Competition: LAV-DF Multi-Modal Deepfake Manipulation Detection

Problem statement
You are given short videos where audio and/or visuals may have been locally manipulated. Your task is to build a model that, for each video, predicts two probabilities:
- p_video_fake: probability that the visual stream contains any localized manipulation
- p_audio_fake: probability that the audio stream contains any localized manipulation

Unlike standard deepfake detection, manipulations here may be brief and localized.
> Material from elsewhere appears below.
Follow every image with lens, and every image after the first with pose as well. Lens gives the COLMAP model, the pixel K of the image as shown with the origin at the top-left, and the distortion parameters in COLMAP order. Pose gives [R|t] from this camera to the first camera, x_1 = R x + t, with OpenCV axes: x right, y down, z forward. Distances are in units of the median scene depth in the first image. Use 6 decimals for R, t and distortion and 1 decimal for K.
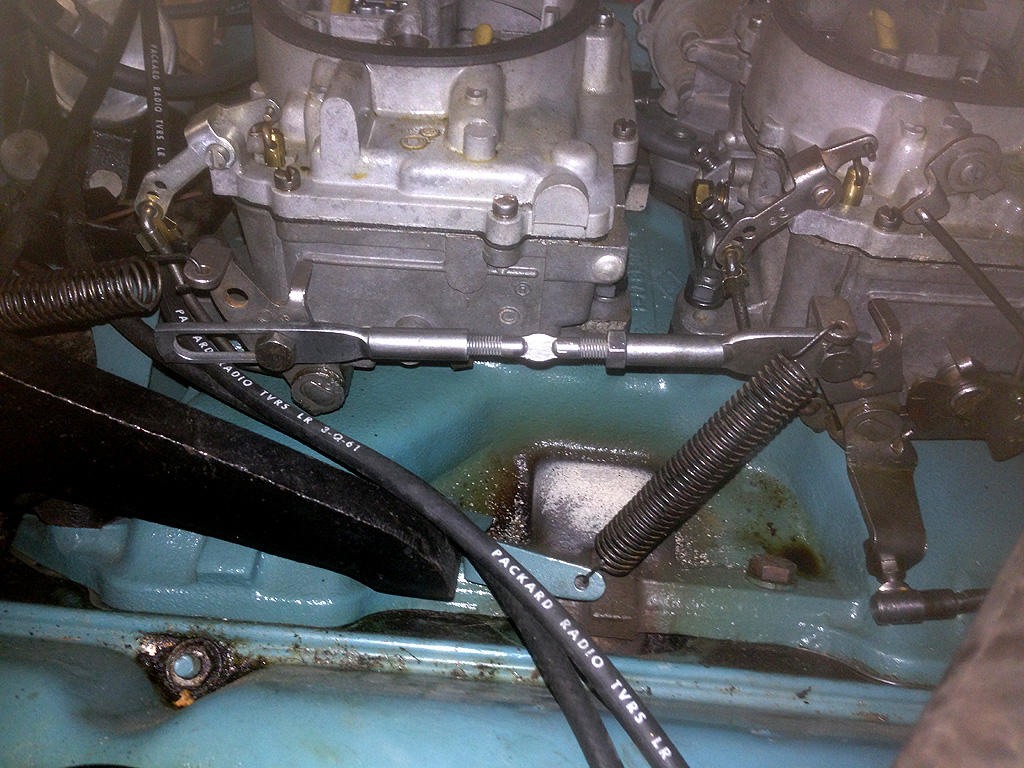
lens RADIAL K [[971.7, 0, 509.1], [0, 971.7, 367.2], [0, 0, 1]] dist [0.078748, -0.113321]
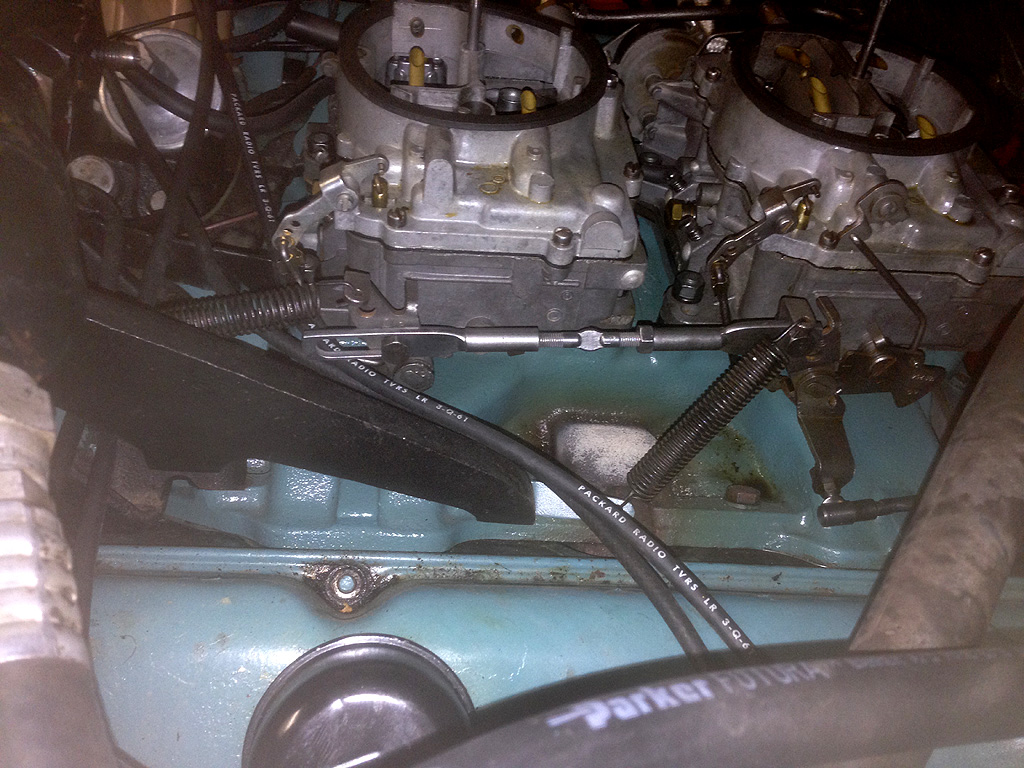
lens RADIAL K [[993.2, 0, 512.0], [0, 993.2, 384.0], [0, 0, 1]] dist [0.010131, 0.282558]
pose [[0.989998, -0.038683, 0.135672, -0.257738], [0.031598, 0.998041, 0.053997, -0.036088], [-0.137495, -0.049170, 0.989281, -0.352007]]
Strong solutions typically exploit both modalities and temporal structure: e.g., frame-level facial artifacts, lip-sync inconsistencies, cross-modal alignment, spectral anomalies, and transient artifacts.

Data description
- train_videos/: MP4 files for training.
- test_videos/: MP4 files for testing (no labels provided).
- train.csv: one row per training video with columns:
  - video_id: the file name within train_videos/ (e.g., vid_000123.mp4)
  - label_video_fake: 1 if visuals were manipulated, else 0
  - label_audio_fake: 1 if audio was manipulated, else 0
- sample_submission.csv: submission template with columns [video_id, p_video_fake, p_audio_fake]

Notes
- Filenames are randomized and do not reveal labels or grouping.
- Videos originate from groups in which one “original” clip may have multiple manipulated derivatives. Group integrity is enforced across train/test, preventing leakage.
- Class balance is not uniform; expect both positive and negative examples for each label in the train and test sets.

Submission format
Submit a CSV with the following columns:
- video_id: the file name in test_videos/ (e.g., vid_000987.mp4)
- p_video_fake: predicted probability in [0, 1]
- p_audio_fake: predicted probability in [0, 1]

Evaluation
Mean Average Precision (mAP) across the two labels is used:
- For each label (video_fake and audio_fake), we compute Average Precision (AP) from the submitted probabilities and ground-truth binary labels.
- The final score is the mean of the two APs.
Implementation details:
- Predictions are clipped to [0, 1]. NaN/Inf are treated as invalid and will cause the submission to fail validation.
- If a label is degenerate in the test set (no positives or no negatives), the competition organizers guarantee the split avoids such cases; participants do not need to handle this.


Files to train with
- train_videos/
- train.csv

Files to predict on
- test_videos/
- sample_submission.csv (for structure only)

Metric sanity checks
- Probabilities must be within [0, 1].
- video_id keys must exactly match the test_videos/ filenames.

Good luck! This challenge is designed to reward robust, multimodal modeling and careful handling of localized manipulations.